Q: What do you think of pulling tires or other weights? I read a book that said this should be a staple exercise for sprinters.
A: I think it can be good. The East Germans, in fact, did this almost exclusively (you know, if they weren't busy having sex). Only a few of their athletes actually lifted weights on their sprint team, although I don't think it's necessary to be that specific. My athletes would use a resistance device called an Isorbic Exerciser which was good once we added extra line to it.
The idea here is to have very limited resistance. You don't want to slow yourself down by more than 20%. If you do, you're losing the elasticity of the sprint action. If the resistance is too much and you resemble a sled dog coming out of the start, then you're not getting any of the effect you want.
Now, the best way to do this is to time the intervals. You can't judge it by weight because it depends on the slickness of the surface, so you have to judge it by time. So if you're running 30 meters in 4 seconds you wouldn't want it slower than 4.4 to 4.8. The majority of the acceleration in sprinting is achieved by 30 meters, so I wouldn't use distances beyond 30 meters.
Q: What do you think of overspeed training?

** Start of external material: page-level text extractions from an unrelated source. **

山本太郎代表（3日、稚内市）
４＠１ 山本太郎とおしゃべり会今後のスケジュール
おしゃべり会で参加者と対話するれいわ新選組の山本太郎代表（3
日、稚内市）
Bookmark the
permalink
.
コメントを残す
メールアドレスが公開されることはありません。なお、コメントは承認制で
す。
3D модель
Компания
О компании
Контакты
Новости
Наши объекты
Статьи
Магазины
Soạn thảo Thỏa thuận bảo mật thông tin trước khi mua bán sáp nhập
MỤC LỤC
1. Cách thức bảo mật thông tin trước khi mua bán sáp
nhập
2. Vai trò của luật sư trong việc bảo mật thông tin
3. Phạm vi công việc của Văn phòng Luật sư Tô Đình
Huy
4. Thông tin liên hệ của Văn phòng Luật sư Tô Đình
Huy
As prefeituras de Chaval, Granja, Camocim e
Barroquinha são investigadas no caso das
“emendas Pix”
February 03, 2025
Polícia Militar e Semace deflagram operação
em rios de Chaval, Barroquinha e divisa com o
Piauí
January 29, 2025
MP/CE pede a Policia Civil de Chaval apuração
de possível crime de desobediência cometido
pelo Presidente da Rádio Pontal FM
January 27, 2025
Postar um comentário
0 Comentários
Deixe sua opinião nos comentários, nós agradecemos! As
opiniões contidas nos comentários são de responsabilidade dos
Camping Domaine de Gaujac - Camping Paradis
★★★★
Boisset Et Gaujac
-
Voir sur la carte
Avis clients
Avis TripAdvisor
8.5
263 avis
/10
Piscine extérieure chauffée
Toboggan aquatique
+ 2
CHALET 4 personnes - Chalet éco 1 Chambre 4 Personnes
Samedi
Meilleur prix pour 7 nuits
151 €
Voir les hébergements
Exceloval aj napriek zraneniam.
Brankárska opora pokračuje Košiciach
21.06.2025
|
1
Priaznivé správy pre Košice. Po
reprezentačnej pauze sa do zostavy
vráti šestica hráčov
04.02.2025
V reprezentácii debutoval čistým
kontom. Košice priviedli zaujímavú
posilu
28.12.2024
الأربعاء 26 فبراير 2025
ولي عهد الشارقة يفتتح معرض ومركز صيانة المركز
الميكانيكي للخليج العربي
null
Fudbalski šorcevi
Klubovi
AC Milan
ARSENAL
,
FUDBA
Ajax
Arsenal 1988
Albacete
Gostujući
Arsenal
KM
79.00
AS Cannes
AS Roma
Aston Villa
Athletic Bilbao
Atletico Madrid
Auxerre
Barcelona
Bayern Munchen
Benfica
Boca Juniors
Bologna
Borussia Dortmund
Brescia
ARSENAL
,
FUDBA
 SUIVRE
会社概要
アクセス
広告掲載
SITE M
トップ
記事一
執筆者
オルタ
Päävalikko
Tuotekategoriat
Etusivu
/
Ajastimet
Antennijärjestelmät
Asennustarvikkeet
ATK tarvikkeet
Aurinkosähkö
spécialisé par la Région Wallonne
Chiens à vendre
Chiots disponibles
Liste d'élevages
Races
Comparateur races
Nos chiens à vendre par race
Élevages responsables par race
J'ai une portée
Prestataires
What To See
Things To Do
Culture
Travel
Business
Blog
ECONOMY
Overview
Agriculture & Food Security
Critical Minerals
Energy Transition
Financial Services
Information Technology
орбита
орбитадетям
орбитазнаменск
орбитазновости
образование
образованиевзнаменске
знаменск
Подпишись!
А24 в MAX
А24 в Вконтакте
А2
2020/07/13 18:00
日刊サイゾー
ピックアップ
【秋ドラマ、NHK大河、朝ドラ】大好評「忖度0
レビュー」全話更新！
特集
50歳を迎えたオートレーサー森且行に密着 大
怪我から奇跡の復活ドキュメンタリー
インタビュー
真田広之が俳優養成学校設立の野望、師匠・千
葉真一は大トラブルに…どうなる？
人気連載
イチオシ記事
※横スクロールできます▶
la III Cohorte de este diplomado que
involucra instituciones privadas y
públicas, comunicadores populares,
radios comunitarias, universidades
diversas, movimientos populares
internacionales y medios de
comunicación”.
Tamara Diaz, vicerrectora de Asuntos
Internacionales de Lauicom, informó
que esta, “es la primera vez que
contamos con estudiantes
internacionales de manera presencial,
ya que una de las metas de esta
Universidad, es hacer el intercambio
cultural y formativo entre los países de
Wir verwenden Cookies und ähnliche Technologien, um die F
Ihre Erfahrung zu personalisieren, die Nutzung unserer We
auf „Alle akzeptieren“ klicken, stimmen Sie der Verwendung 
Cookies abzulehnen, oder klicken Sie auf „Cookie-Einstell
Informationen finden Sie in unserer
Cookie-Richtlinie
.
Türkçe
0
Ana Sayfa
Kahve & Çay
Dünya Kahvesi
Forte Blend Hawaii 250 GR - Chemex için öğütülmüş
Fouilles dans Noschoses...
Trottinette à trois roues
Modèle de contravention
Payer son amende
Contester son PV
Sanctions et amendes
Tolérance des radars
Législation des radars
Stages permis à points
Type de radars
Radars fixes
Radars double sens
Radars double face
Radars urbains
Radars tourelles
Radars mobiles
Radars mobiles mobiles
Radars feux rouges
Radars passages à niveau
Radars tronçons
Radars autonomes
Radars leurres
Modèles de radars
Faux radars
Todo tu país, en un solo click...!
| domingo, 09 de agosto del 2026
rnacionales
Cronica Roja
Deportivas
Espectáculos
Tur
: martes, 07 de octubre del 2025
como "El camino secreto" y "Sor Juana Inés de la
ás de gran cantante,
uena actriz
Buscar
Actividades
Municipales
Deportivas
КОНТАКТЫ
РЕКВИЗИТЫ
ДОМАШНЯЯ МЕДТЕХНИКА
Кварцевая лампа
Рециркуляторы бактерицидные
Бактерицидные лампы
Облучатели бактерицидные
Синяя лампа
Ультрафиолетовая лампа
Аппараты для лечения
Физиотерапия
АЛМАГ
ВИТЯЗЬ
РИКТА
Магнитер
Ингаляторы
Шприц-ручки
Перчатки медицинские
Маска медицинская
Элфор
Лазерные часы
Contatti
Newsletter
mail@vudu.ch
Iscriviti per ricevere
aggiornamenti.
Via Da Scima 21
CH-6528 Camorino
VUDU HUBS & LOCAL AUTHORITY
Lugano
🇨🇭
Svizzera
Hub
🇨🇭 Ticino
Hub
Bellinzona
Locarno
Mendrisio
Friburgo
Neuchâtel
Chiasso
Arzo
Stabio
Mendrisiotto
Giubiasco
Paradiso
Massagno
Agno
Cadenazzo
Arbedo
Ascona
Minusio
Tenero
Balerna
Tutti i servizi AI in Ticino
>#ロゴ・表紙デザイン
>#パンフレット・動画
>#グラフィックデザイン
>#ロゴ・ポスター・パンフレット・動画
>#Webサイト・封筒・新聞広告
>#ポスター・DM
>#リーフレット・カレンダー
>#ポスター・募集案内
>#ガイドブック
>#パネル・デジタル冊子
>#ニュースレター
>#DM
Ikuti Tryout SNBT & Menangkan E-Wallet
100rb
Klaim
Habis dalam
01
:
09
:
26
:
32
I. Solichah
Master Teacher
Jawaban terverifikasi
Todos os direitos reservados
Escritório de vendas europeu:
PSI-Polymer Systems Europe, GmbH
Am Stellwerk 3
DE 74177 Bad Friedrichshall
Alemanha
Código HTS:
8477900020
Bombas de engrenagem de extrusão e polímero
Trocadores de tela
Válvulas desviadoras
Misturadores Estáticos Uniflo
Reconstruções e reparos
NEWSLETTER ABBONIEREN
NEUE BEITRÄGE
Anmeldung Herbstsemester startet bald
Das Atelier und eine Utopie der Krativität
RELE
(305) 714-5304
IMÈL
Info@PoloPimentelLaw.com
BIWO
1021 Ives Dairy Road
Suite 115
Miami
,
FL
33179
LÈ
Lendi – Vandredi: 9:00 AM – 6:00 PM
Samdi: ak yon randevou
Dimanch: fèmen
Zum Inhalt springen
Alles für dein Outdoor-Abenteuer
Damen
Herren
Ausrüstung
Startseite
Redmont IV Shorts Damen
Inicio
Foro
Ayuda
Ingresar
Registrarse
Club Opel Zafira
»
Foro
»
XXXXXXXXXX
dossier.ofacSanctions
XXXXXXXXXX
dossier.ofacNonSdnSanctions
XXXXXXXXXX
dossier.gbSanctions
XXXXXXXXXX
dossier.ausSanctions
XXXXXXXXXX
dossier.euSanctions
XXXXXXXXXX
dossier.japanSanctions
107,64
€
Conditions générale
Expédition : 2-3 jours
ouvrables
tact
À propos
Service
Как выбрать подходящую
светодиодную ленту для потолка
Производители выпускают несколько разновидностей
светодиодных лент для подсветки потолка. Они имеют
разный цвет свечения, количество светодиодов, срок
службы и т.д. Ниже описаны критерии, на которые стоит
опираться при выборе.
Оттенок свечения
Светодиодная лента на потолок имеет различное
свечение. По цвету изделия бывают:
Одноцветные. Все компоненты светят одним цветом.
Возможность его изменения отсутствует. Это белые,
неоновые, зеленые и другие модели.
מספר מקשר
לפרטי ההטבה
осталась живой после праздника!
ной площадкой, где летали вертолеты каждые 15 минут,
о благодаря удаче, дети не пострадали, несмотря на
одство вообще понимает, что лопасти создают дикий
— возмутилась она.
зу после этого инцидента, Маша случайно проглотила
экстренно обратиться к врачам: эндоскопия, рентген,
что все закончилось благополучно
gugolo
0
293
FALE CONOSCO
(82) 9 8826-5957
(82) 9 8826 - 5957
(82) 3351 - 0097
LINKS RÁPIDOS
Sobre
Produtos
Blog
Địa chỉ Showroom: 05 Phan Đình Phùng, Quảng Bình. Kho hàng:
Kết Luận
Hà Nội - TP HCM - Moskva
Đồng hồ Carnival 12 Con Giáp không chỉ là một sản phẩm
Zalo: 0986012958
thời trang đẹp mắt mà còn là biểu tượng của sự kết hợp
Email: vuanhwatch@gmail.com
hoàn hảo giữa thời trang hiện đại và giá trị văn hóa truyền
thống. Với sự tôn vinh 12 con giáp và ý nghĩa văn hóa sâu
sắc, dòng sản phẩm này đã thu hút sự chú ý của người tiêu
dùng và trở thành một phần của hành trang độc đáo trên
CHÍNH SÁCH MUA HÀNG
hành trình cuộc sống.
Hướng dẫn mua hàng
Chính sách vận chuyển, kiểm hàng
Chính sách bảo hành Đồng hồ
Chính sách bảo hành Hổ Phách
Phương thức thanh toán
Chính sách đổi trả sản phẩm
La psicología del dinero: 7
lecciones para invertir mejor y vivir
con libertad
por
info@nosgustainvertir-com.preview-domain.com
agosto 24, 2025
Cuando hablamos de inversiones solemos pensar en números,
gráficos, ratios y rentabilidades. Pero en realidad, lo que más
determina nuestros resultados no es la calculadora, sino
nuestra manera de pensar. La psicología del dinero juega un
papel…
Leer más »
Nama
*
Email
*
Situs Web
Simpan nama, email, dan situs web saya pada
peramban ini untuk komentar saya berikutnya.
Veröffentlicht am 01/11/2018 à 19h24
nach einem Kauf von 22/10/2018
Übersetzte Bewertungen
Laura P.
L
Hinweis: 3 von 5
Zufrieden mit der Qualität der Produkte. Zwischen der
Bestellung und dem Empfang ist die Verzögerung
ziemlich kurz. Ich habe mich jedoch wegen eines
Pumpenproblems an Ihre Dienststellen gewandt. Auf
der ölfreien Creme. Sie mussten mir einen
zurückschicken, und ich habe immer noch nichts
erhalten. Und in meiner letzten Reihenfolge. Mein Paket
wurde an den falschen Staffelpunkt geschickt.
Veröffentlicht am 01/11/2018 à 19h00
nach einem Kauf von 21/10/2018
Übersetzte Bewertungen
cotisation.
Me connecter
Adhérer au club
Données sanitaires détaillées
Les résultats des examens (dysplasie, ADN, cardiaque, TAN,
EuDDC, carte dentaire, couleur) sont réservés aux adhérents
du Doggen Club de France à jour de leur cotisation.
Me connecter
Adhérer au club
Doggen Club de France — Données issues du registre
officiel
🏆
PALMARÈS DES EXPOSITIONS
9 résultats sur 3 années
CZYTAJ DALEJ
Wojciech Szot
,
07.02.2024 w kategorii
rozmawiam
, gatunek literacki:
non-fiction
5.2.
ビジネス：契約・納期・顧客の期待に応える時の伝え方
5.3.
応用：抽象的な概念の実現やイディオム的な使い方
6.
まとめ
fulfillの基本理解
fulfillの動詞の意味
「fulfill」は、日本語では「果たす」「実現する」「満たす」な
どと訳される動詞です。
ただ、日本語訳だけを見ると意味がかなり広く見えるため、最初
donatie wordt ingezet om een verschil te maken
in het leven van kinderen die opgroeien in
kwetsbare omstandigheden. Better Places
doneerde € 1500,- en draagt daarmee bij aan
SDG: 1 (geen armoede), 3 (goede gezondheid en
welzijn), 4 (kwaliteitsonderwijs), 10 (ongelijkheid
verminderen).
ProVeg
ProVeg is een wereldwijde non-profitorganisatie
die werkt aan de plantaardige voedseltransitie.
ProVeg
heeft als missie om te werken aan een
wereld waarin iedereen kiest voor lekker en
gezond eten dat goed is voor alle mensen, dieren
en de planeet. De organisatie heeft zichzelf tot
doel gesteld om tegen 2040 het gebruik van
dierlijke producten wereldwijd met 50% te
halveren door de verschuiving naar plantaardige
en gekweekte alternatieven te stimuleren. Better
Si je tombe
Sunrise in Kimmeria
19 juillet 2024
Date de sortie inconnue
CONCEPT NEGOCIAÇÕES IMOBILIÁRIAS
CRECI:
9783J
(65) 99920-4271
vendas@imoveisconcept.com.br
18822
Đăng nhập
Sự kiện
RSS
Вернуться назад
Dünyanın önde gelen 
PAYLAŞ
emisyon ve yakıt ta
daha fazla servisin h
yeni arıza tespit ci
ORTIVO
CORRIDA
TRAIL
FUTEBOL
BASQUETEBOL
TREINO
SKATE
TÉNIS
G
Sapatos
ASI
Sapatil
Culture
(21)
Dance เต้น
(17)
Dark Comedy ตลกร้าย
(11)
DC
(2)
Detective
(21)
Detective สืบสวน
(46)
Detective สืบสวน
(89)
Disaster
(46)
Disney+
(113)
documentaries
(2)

A: Downhill running alters hip position and towing is useless and dangerous. Everyone can move their legs fast enough through the air, it's only ground contact that slows you down. In simplest terms, the shorter the ground contact the faster the runner. Towing causes the foot to land too far ahead of the center of gravity causing the sprinter to spend more time on the ground. The only overspeed training we ever used was running with the wind.